Existing tests for these AI video understanding systems only ask a single question at a time. Real-world situations usually involve a series of questions and answers, where each response builds on the previous one. The current tests don't accurately reflect how these AI models would perform in a more natural, interactive setting, like discussing a sports game or getting help with homework from a video.
What's the solution?
The researchers created a new benchmark called MT-Video-Bench. This benchmark includes almost a thousand conversations about videos, covering different topics. These aren't just simple questions; they're multi-turn dialogues that require the AI to remember previous parts of the conversation and use that information to answer new questions. They tested several existing AI models with this new benchmark to see how well they handle these complex conversations.
Why it matters?
This new benchmark is important because it provides a more realistic way to evaluate AI's video understanding abilities.
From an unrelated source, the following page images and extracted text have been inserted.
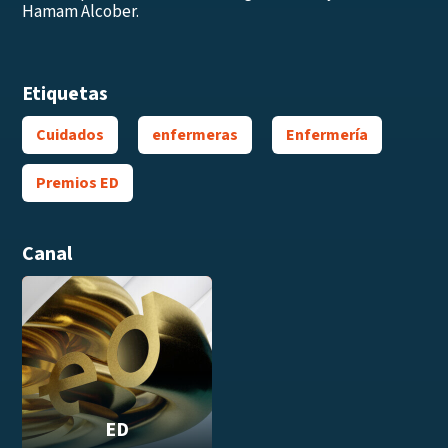
Hamam Alcober.
Etiquetas
Cuidados
enfermeras
Enfermería
Premios ED
Canal
ED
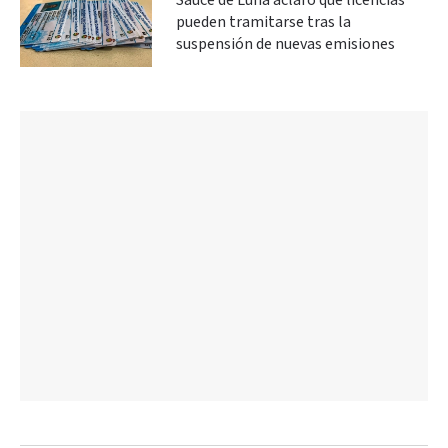
Sauce de Luna aclaró qué licencias
pueden tramitarse tras la
suspensión de nuevas emisiones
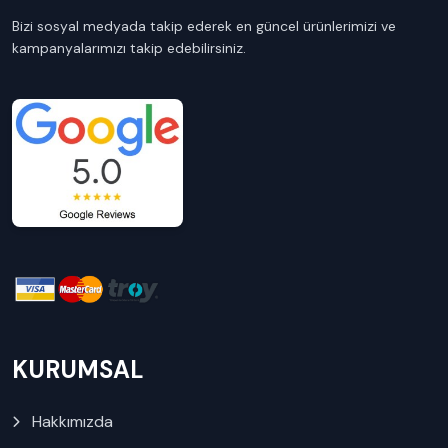
Bizi sosyal medyada takip ederek en güncel ürünlerimizi ve
kampanyalarımızı takip edebilirsiniz.
KURUMSAL
Hakkımızda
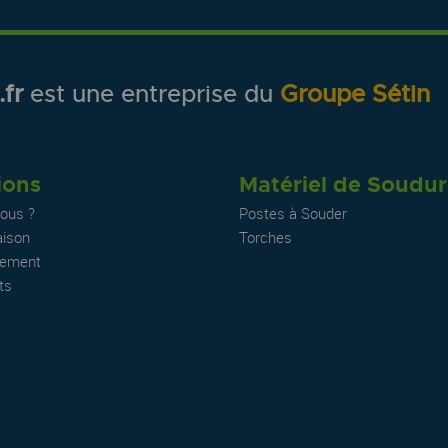
fr
est une entreprise du
Groupe Sétin
ions
Matériel de Soudu
ous ?
Postes à Souder
aison
Torches
iement
ts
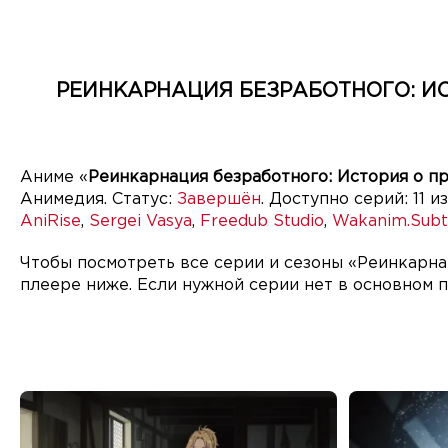
РЕИНКАРНАЦИЯ БЕЗРАБОТНОГО: ИС
Аниме «
Реинкарнация безработного: История о п
Анимедия. Статус:
Завершён
. Доступно серий: 11 и
AniRise
,
Sergei Vasya
,
Freedub Studio
,
Wakanim.Subti
Чтобы посмотреть все серии и сезоны «Реинкарна
плеере ниже. Если нужной серии нет в основном 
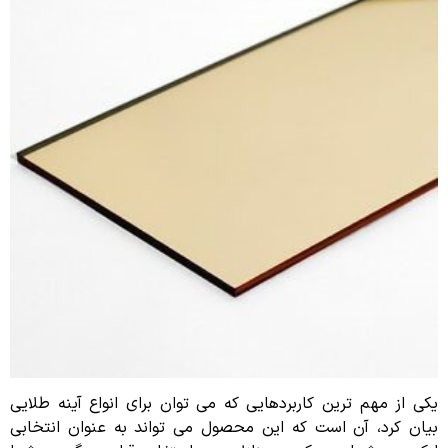
یکی از مهم ترین کاربردهایی که می توان برای انواع آینه طلایی
بیان کرد، آن است که این محصول می تواند به عنوان انتخابی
By identifying the weaknesses of current AI models in handling multi-turn video dialogues, it helps researchers focus on improving these areas, ultimately leading to more helpful and intelligent AI systems that can truly understand and interact with the visual world around us.
Abstract
The recent development of Multimodal Large Language Models (MLLMs) has significantly advanced AI's ability to understand visual modalities. However, existing evaluation benchmarks remain limited to single-turn question answering, overlooking the complexity of multi-turn dialogues in real-world scenarios. To bridge this gap, we introduce MT-Video-Bench, a holistic video understanding benchmark for evaluating MLLMs in multi-turn dialogues. Specifically, our MT-Video-Bench mainly assesses six core competencies that focus on perceptivity and interactivity, encompassing 987 meticulously curated multi-turn dialogues from diverse domains. These capabilities are rigorously aligned with real-world applications, such as interactive sports analysis and multi-turn video-based intelligent tutoring. With MT-Video-Bench, we extensively evaluate various state-of-the-art open-source and closed-source MLLMs, revealing their significant performance discrepancies and limitations in handling multi-turn video dialogues. The benchmark will be publicly available to foster future research.